Smith argued that while getting rid of the program entirely isn't an option, the U.S. has to consider other jet designs to find "something that doesn't make us have to rely on the F-35 for the next 35 years."
So, you may ask, given all of these problems and how much it costs, why is Congress insisting that we buy even more of these planes than the Trump administration asked for in its budget requests? And why is this easier to justify than spending money to help people who are out of work in a pandemic?
Well, unfortunately, while the F-35 has the bipartisan Joint Strike Fighter Caucus to whip members' support on behalf of the plane, there's no similar caucus for the unemployed. There's also a political edge to these decisions, as military funding is considered an easy win for members of both parties to show off to their voters.
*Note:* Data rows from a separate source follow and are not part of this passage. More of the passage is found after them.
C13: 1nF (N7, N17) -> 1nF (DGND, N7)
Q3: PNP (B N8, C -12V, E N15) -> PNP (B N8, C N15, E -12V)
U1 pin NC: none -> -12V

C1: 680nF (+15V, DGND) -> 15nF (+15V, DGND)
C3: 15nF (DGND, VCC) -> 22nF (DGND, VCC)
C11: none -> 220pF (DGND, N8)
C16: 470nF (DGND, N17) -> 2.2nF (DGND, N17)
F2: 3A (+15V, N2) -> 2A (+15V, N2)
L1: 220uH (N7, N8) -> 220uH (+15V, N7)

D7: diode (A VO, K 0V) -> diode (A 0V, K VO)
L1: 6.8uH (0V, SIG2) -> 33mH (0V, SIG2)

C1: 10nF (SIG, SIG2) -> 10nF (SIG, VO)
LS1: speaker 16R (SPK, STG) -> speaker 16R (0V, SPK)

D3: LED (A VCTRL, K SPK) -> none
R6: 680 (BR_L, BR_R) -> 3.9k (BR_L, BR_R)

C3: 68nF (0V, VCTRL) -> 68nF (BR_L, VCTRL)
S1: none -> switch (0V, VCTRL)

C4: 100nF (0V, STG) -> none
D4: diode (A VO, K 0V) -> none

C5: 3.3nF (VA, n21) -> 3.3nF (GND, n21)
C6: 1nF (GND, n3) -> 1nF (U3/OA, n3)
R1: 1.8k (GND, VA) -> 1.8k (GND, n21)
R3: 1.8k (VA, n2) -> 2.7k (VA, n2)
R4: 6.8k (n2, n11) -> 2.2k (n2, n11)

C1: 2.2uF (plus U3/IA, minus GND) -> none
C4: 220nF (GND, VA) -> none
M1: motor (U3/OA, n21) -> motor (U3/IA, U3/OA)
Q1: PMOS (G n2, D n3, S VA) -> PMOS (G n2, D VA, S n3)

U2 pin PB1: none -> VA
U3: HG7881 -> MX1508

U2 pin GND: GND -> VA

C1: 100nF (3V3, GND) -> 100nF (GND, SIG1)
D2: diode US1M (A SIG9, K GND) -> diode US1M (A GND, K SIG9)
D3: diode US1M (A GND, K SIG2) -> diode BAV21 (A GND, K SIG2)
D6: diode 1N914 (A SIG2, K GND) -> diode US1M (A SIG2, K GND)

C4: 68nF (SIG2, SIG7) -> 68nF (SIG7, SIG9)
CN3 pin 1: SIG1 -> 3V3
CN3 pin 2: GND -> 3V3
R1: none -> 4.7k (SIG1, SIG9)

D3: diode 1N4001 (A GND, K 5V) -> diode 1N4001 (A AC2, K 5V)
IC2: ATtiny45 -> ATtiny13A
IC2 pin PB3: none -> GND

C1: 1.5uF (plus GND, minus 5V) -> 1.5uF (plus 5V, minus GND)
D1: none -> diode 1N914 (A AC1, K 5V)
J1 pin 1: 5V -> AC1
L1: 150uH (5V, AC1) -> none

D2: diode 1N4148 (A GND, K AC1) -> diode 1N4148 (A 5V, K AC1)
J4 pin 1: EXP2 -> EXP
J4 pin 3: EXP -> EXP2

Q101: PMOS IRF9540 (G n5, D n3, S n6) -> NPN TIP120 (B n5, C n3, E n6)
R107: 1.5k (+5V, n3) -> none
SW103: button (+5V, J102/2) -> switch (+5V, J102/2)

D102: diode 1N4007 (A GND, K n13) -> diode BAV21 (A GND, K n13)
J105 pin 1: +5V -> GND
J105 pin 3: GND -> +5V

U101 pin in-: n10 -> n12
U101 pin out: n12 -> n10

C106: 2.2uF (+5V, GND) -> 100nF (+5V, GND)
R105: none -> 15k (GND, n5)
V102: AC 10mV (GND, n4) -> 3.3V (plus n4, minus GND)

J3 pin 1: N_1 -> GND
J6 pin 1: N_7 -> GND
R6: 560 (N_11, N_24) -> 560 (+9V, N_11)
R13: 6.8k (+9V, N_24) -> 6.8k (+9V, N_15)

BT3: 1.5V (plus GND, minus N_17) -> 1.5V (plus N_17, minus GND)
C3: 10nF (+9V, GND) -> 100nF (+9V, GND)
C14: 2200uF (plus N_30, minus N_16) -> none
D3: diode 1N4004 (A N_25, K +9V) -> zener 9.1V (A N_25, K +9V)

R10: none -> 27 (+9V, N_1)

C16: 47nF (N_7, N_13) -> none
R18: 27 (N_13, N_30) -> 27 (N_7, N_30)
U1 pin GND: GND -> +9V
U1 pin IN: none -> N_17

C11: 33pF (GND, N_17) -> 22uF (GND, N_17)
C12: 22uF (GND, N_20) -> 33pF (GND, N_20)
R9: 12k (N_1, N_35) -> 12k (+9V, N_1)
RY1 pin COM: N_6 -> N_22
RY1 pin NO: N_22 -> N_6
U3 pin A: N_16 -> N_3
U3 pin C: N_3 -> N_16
That dynamic is why you saw Congress continue to buy Abrams tanks for the Army after the Army basically begged it to stop buying tanks.
Members of Congress from both parties need to realize that "it's not their job to pump as much money as is humanly possible into their districts," Smith told O'Hanlon.
He's right. There's also no reason to treat the military budget as a sacred totem that will bring doom upon the nation should it ever happen to shrink. We're out here haggling over a few billion dollars that are dwarfed by how much this country spends on national defense every year. Congress' priorities are misaligned, and, much like the F-35, that just won't fly right now.CORRECTION (March 8, 2021, 10 a.m. ET): A previous version of this article misstated the state Rep. Adam Smith represents. He is from Washington, not California.